Just think coming from behind at last week's World Golf Championships-Bridgestone Invitational and winning by eight.

Woods was amused Tuesday when everyone kept mentioning this wasn't his kind of course. That he didn't play courses with doglegs well. That this wasn't his year.

Yes, he was streaky at Augusta. He never got the feel at Oakmont. He didn't hit his irons close enough at Carnoustie. And he finished -- in order -- tied for second, tied for second and tied for 12th.

But here? He's taken the conservative route. Yes, even with the 63. And his 69 Saturday? Classic Tiger with a lead. The four players right behind him shot 69, too. And he padded his lead.

The only numbers in Tiger's head right now are the one he feels he needs to shoot to win -- and no, he's not saying -- and that number in the distance. Jack Nicklaus' 18 majors.

Everyone else is thinking about that 12-0. And no one's sure what it will take to take him down.

"I'm assuming that as he gets older, his skills will diminish," Verplank said, drawing a laugh. "Of course, he may quit before then."

He paused.

"Somebody has to play phenomenal."

Yes, it's that simple. Or so it seems.

We can remind you that anything can happen. Tiger could wake up on the wrong side of the bed. Someone could throw a 63 at him. Southern Hills could take revenge.

But even then, you get the feeling Tiger would find a way to win.

No one's playing this course better. Or putting better. Or accepting the challenge of boring -- think chess game at Hoylake -- better.

But the biggest reason? Just look at his face.
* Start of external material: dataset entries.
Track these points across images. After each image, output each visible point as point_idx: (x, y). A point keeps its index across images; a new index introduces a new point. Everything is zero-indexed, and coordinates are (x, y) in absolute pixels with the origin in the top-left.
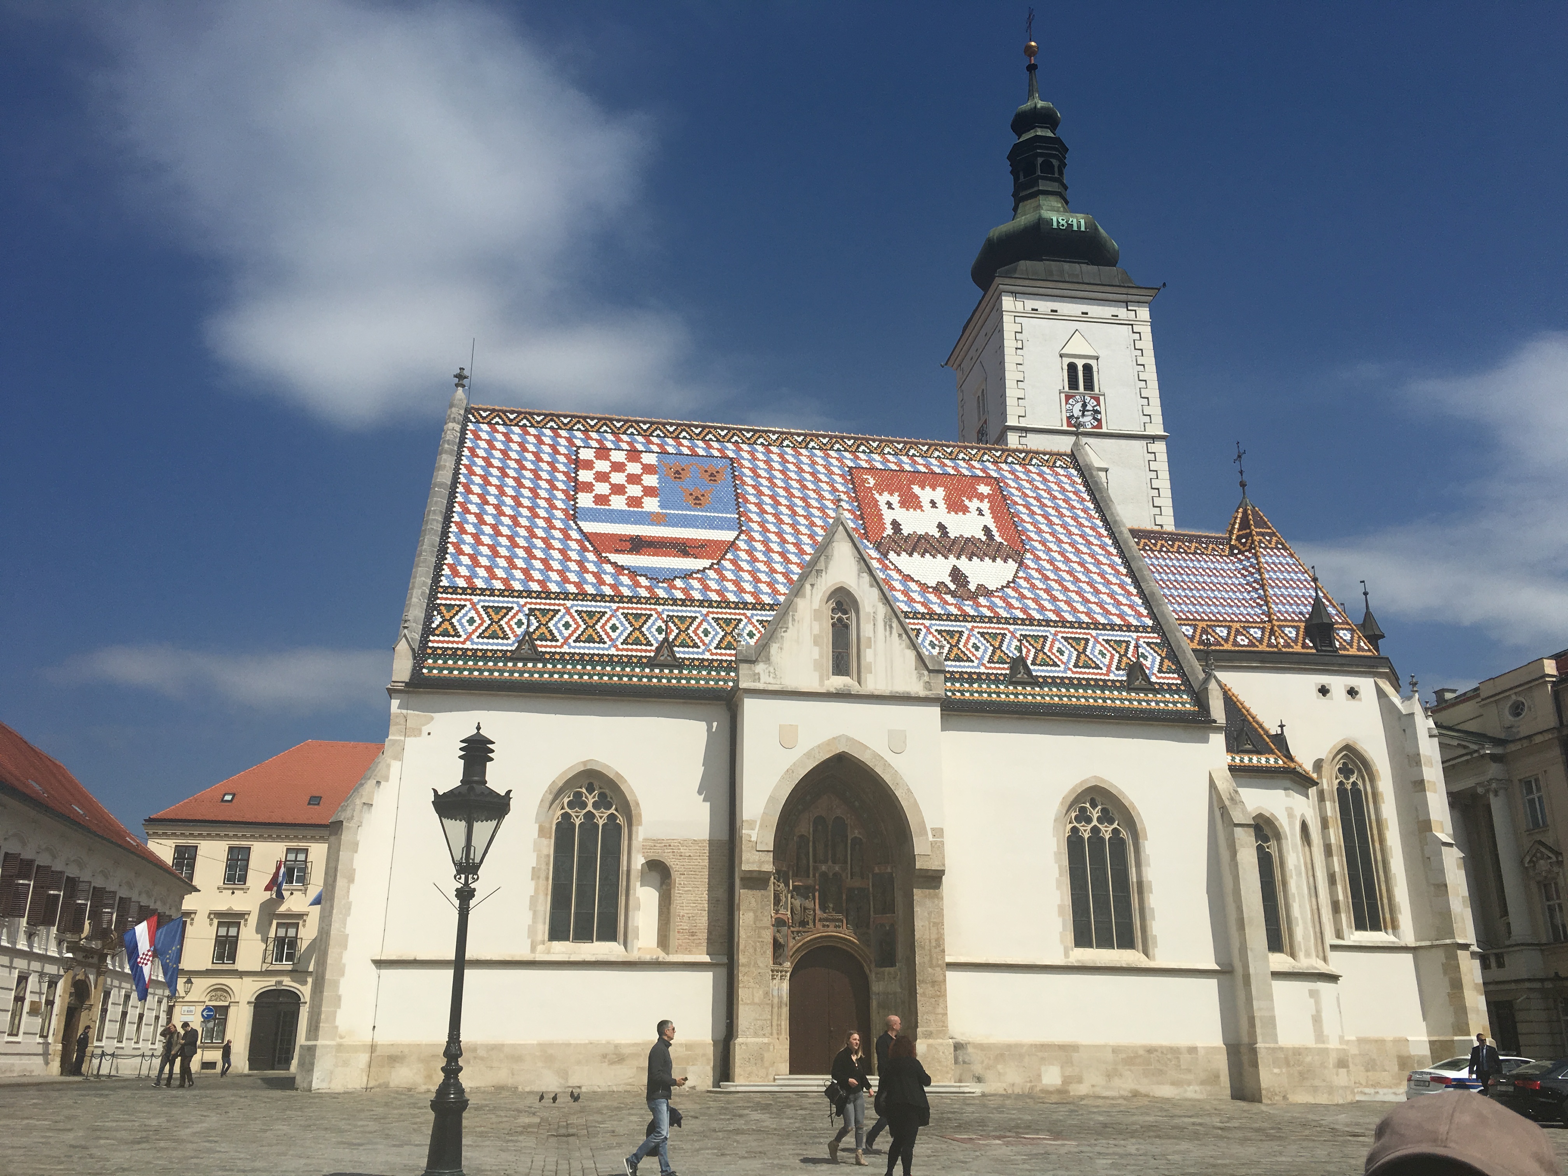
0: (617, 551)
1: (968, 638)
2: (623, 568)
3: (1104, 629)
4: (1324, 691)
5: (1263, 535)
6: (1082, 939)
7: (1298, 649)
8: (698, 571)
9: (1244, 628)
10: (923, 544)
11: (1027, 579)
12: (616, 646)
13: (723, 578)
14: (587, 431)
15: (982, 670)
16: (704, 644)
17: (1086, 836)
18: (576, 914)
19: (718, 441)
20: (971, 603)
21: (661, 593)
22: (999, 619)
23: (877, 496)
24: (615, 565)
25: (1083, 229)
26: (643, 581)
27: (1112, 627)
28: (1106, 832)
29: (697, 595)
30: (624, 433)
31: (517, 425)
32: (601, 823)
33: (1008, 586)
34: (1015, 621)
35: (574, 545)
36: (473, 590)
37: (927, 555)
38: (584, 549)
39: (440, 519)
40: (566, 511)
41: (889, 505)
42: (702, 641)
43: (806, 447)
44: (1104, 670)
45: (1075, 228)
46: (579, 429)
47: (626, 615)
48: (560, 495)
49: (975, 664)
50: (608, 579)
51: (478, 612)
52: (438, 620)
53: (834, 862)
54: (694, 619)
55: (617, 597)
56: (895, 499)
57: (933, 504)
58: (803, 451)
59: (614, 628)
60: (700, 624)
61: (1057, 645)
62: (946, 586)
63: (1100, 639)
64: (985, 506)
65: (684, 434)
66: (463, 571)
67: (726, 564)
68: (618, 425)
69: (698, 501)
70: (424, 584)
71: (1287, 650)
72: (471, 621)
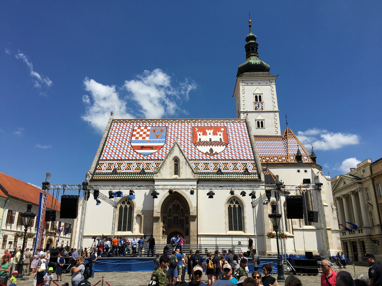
0: (138, 149)
1: (210, 164)
2: (138, 153)
3: (242, 160)
4: (299, 171)
5: (290, 135)
6: (231, 229)
7: (293, 162)
8: (154, 153)
9: (281, 157)
10: (205, 143)
11: (227, 150)
12: (133, 170)
13: (159, 154)
14: (137, 123)
15: (211, 171)
16: (152, 169)
17: (232, 207)
18: (123, 226)
19: (165, 123)
20: (213, 156)
21: (145, 158)
22: (218, 160)
23: (197, 133)
24: (137, 153)
25: (259, 64)
26: (142, 156)
27: (244, 160)
28: (237, 206)
29: (153, 158)
30: (145, 123)
31: (123, 123)
32: (128, 207)
33: (222, 152)
34: (222, 160)
35: (129, 149)
36: (107, 160)
37: (205, 146)
38: (131, 149)
39: (102, 145)
40: (129, 141)
41: (200, 135)
42: (151, 168)
43: (184, 123)
44: (239, 170)
45: (257, 64)
46: (135, 123)
47: (137, 164)
48: (128, 138)
49: (210, 170)
50: (135, 156)
51: (106, 164)
52: (99, 166)
53: (177, 214)
54: (151, 163)
55: (136, 160)
56: (201, 133)
57: (210, 134)
58: (183, 124)
59: (134, 166)
60: (152, 164)
61: (230, 165)
62: (208, 153)
63: (240, 163)
64: (222, 133)
65: (158, 122)
66: (105, 156)
67: (161, 151)
68: (144, 121)
69: (157, 137)
70: (96, 159)
71: (290, 162)
72: (105, 166)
Going 0-for-2007's majors is simply not an option.

The excitement ground to a halt Saturday afternoon as players tried their best to explain how Tiger can do what he does; how he can make three shots seem like 33.

It all, Arron Oberholser said, comes down to experience. Tiger's won at every level, from age 5 on up.

"He has put those experiences in the memory bank and he uses them, and he draws on them," Oberholser said. "And he has so many of them. He has such an abundance from which to draw from. The rest of us don't have that many experiences to draw from."

Then there's that best-in-the-world thing.

"I think he would take Bobby Jones behind the woodshed, absolutely," Oberholser said. "You give Jones this equipment today, I think he would still take him behind the woodshed. No disrespect to Bobby Jones, but you're dealing with an athlete of just incredible ability. And no one in history has had the ability that Tiger has."

We're not telling you to the bet the house. But, honestly, the feeling you get, even from the players, is that Sunday afternoon Tiger will be one major closer to Jack.

But we'll leave you with one thought.

When asked if anyone could catch Tiger or if the race was over, Boo Weekley paused for a split second.

"I don't know. The good Lord knows that answer," he said. "Anything's possible. He's human, ain't he?"

We agree. Just maybe not when it comes to leading going into the final round of a major.